- Opening Delimiter -
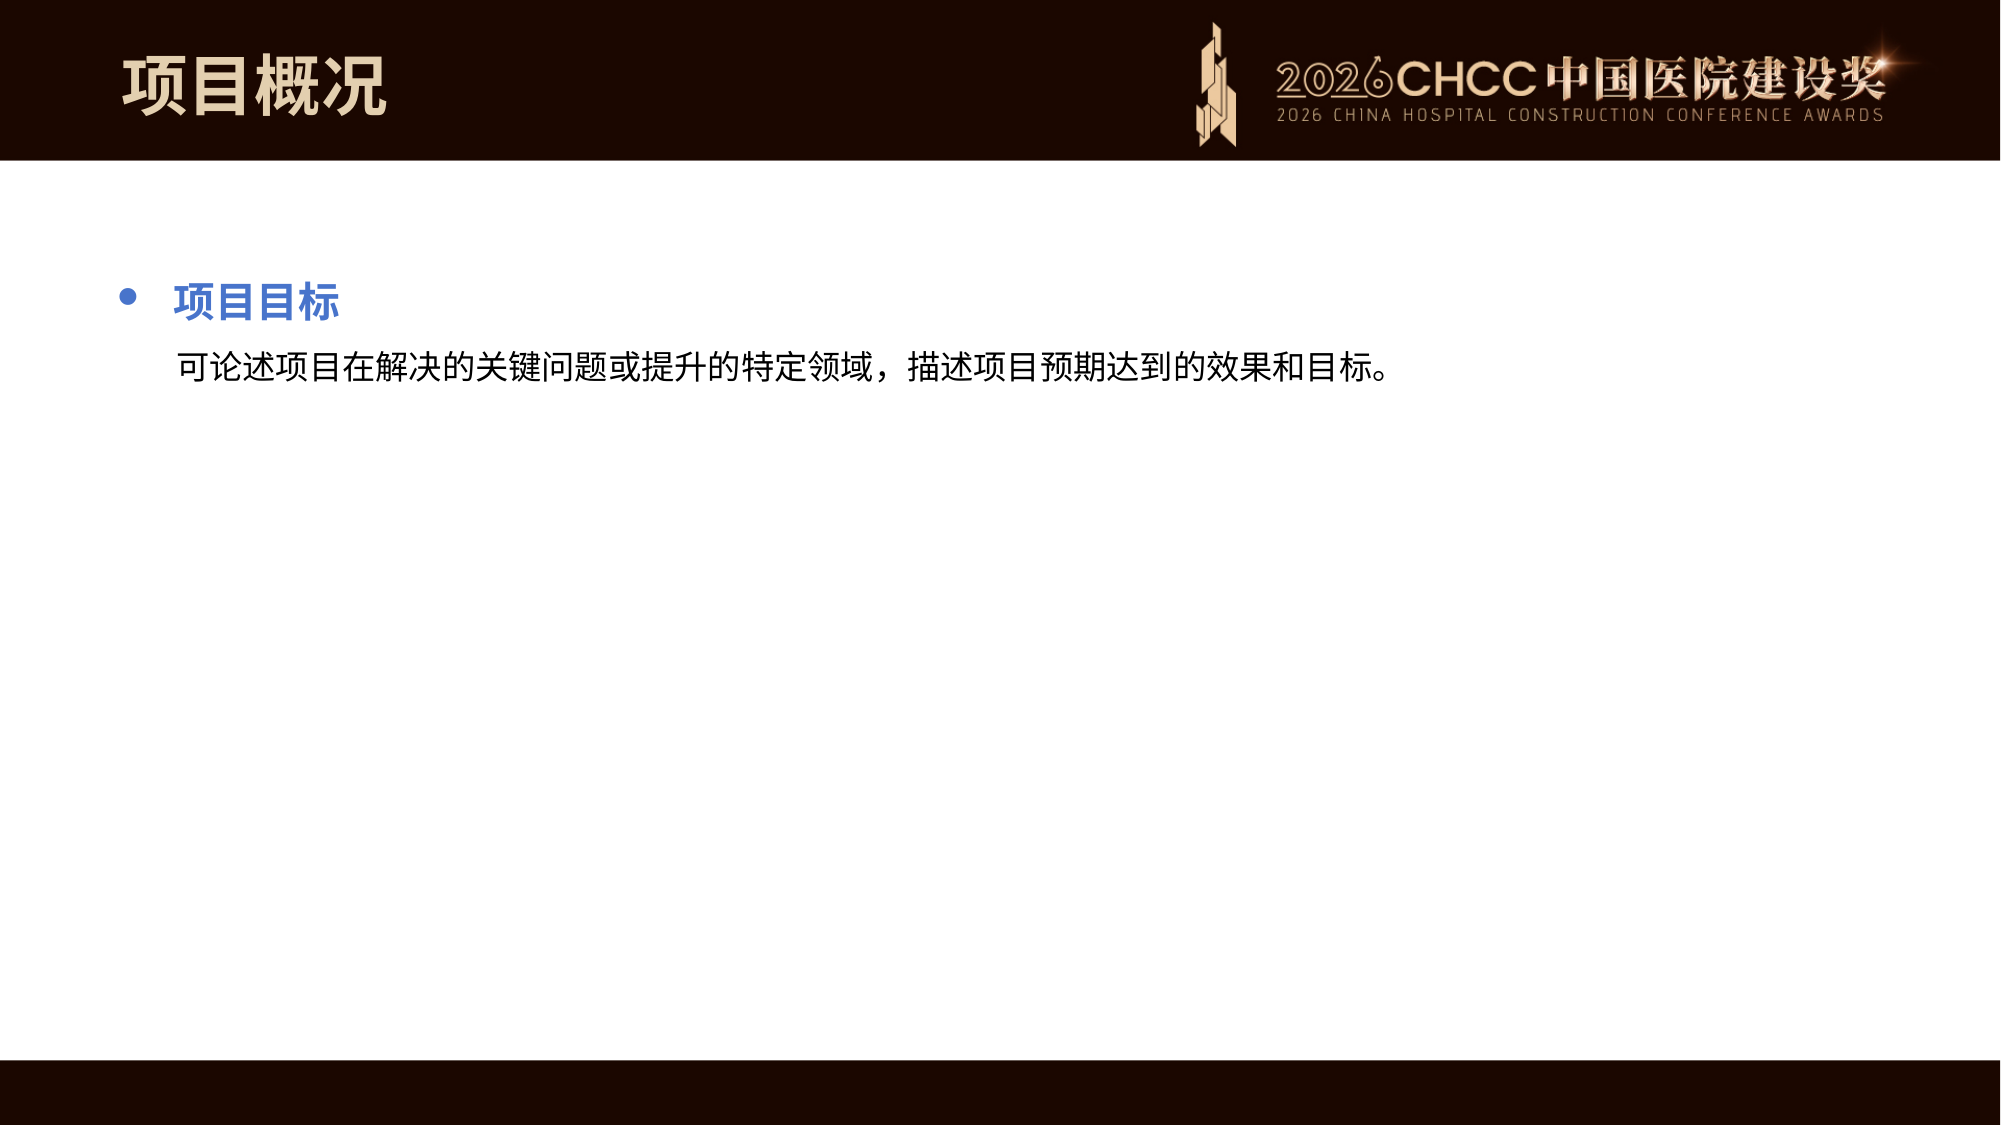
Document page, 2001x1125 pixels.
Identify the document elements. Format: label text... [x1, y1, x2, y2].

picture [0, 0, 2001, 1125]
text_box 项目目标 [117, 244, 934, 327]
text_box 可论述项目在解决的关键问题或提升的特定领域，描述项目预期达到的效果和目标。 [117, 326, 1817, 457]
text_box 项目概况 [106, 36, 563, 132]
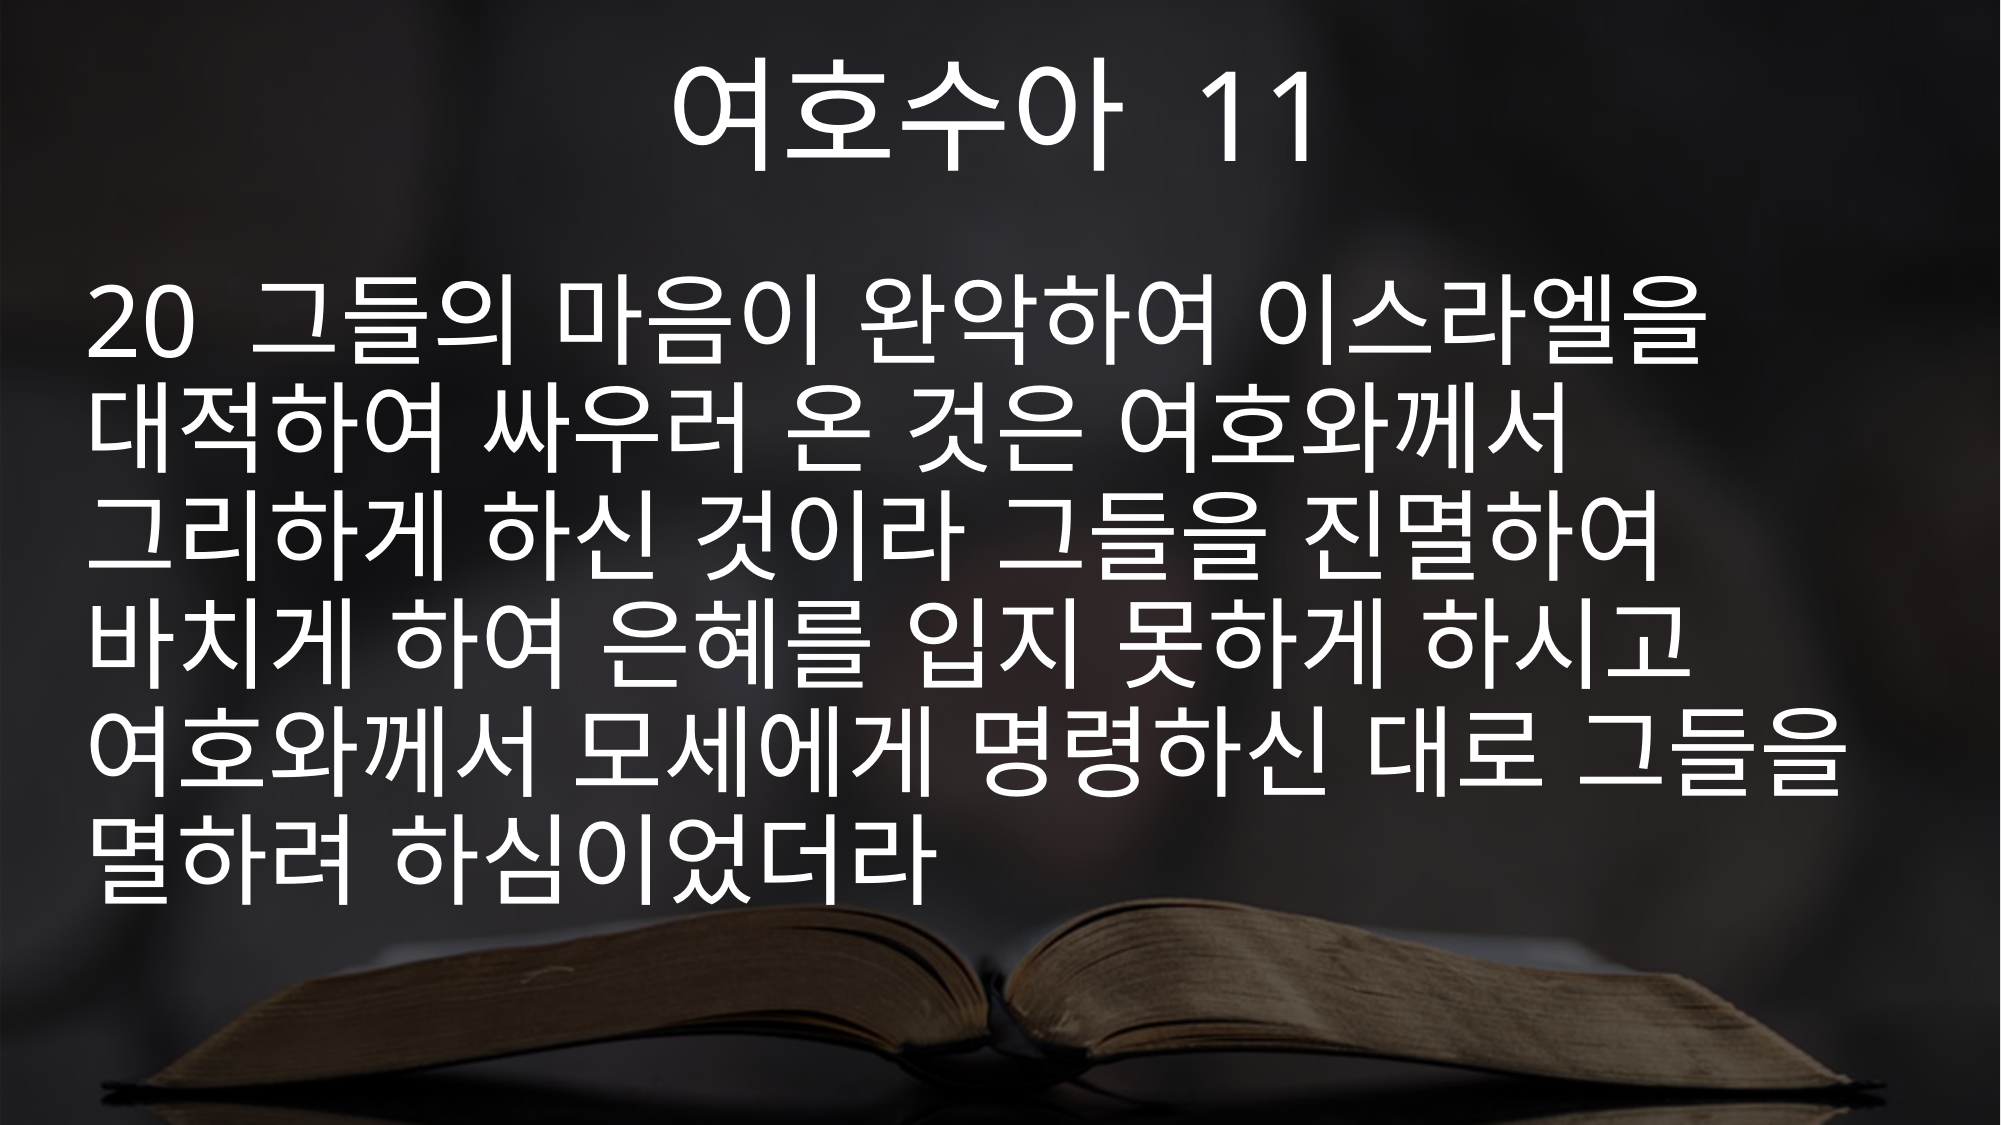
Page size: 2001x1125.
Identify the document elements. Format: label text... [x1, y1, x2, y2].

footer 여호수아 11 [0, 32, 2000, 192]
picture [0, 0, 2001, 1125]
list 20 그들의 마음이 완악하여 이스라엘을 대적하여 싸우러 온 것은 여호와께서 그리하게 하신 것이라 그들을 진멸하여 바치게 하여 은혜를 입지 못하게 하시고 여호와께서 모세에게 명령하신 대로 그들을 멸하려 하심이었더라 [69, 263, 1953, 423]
- Closing Delimiter -
Work order: Reproduce the data in full. Do not carry over any picture.

Result:
Document page, 2001x1125 pixels.
Identify the document elements. Format: label text... [x1, y1, x2, y2].

picture [0, 0, 2001, 1125]
text_box 项目目标 [117, 244, 934, 327]
text_box 可论述项目在解决的关键问题或提升的特定领域，描述项目预期达到的效果和目标。 [117, 326, 1817, 457]
text_box 项目概况 [106, 36, 563, 132]
Page size: 2001x1125.
Identify the document elements. Format: label text... [x1, y1, x2, y2].

footer 여호수아 11 [0, 32, 2000, 192]
picture [0, 0, 2001, 1125]
list 20 그들의 마음이 완악하여 이스라엘을 대적하여 싸우러 온 것은 여호와께서 그리하게 하신 것이라 그들을 진멸하여 바치게 하여 은혜를 입지 못하게 하시고 여호와께서 모세에게 명령하신 대로 그들을 멸하려 하심이었더라 [69, 263, 1953, 423]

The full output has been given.